Beware of surviving Apache processes that you thought you had stopped.

I just had a miserable time making some changes to httpd.conf on an Apache (1.3)/Windows installation. After making each change, I'd stop/start Apache and test the page with a browser to see if I'd mucked httpd.conf up fatally. The trouble is that I got a lot of false readings with this test, which confused me horribly. (Make change X; page works. Make change Y; page doesn't work. Undo change Y; page doesn't work. Undo change X; page doesn't work. Scream.)

It turns out that, although I'd executed 'apache stop' properly (I think), there were quite a few apache.exe processes lurking alive in the Task Manager's Processes tab. Apparently they were the source of the trouble, because killing them manually during my stop/starts eliminated my false test results.

Wednesday, March 30, 2005

Oracle 10g upgrade woes

I really ought to initiate a blog with a non-grumpy post! Oh, well. You should have been here a month ago when everything was sweetness and light.

I'm the early-adopter type. I upgraded to 9i pretty early on, and it went well. A couple weeks ago, I upgraded to Oracle 10g.
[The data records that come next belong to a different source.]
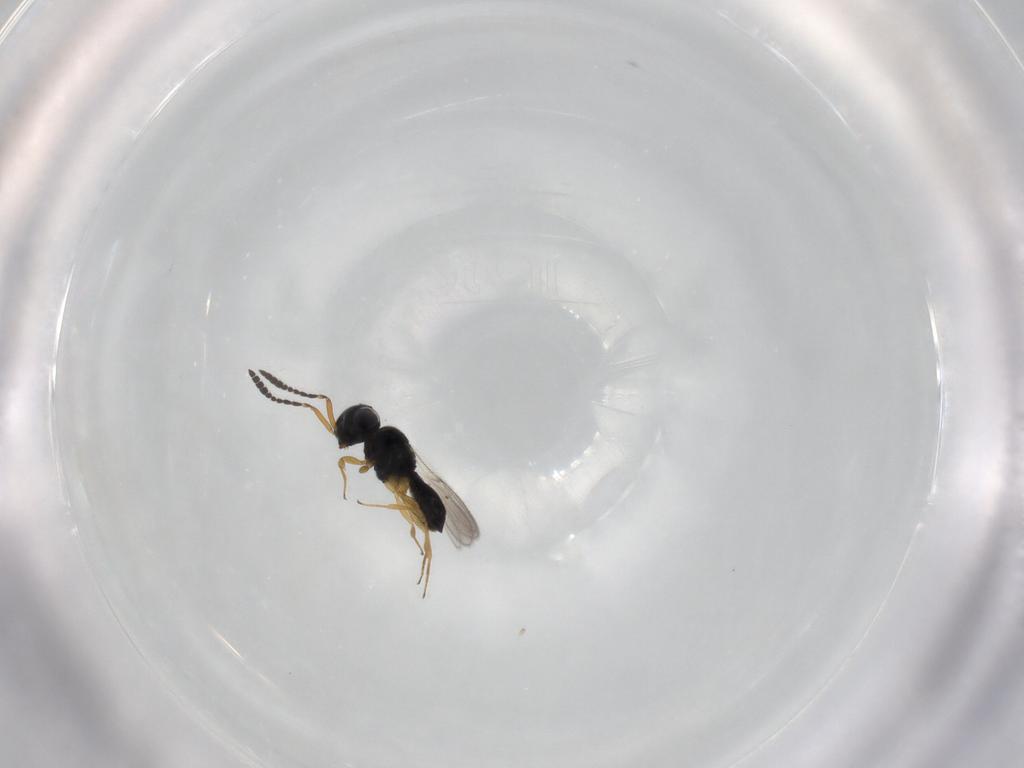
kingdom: Animalia
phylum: Arthropoda
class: Insecta
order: Hymenoptera
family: Scelionidae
This time, it hasn't gone very well.

At first, performance was absolutely miserable - the CPU was 100% busy and stayed there. But that was my fault. Shame on me, I had accepted the init.ora parameters written by DBCA. Fixing some of them (cursor_space_for_time, sga_max_size, sga_target, fast_start_mttr_target, cursor_sharing, session_cached_cursors) corrected that. I know that's my responsibility, but I'm really surprised that neglecting it caused such an utter CPU jam.

Then, last night, the database started dumping lots of "ORA-04021: timeout occurred while waiting to lock object" errors into the alert log and refusing to do anything whatsoever. The associated trace files mean nothing: "No current SQL statement being executed." I shouldn't have to be looking at binary stack dumps, dangit. At the time, I was trying to do a full export with EXP; I don't know whether that caused the problem. Supposedly, you can still use EXP with 10g, but I wonder if Oracle has stopped bug-checking it vigorously. Tonight, I'll switch to EXPDP.
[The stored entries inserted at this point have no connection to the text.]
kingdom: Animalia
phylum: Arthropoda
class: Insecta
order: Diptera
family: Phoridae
There were also many unhandled PL/SQL exceptions in packages like WKSYS.WK_JOB - packages that Oracle supplied and that I don't even know what they're doing. Oracle's ever-increasing sophistication means that it's always doing more and more stuff behind my back; with 10g, that stuff sometimes clogs the performance, and sometimes it contains errors. I am not impressed. Postgresql looks more appealing all the time.
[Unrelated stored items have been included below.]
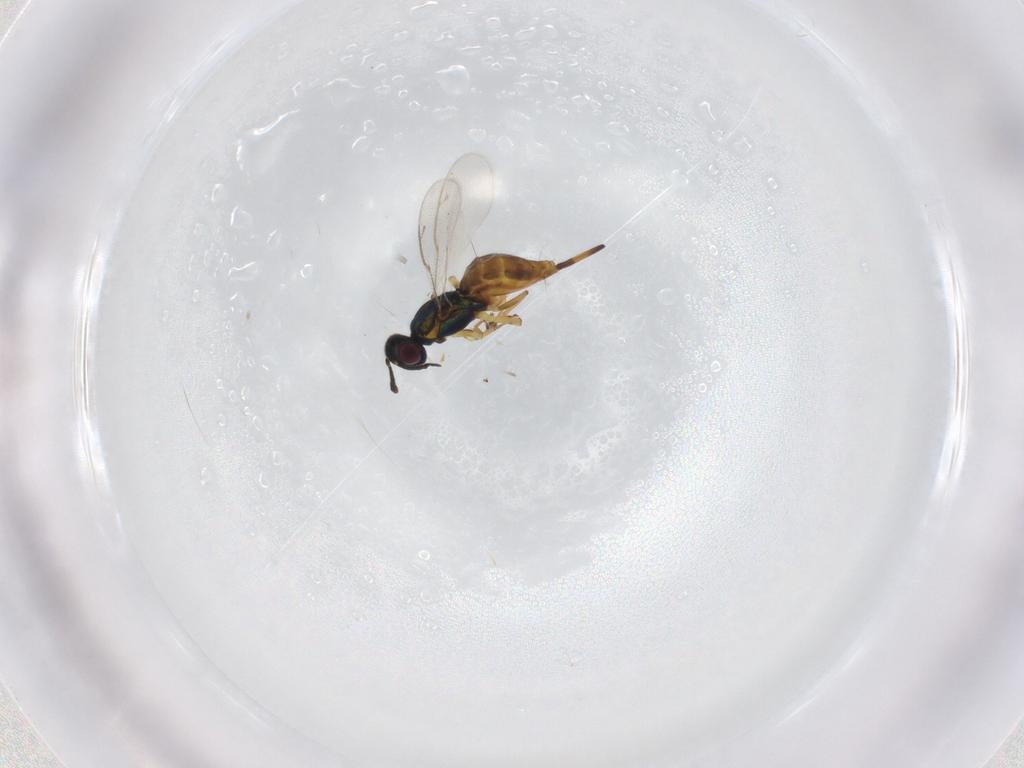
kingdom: Animalia
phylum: Arthropoda
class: Insecta
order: Hymenoptera
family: Eupelmidae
The problem might be that I'm one patch behind - I'm at 10.1.0.2, not 10.1.0.3. The patch procedure is pretty involved, though - a lot more involved than it ought to be, for a top-dollar product, IMHO. It will mean a couple hours of downtime, which means it should be done in the middle of the night or on a weekend. I wouldn't mind that, but as a contractor, I'm not allowed to be in the building at those times without dragging my supervisor in to babysit me.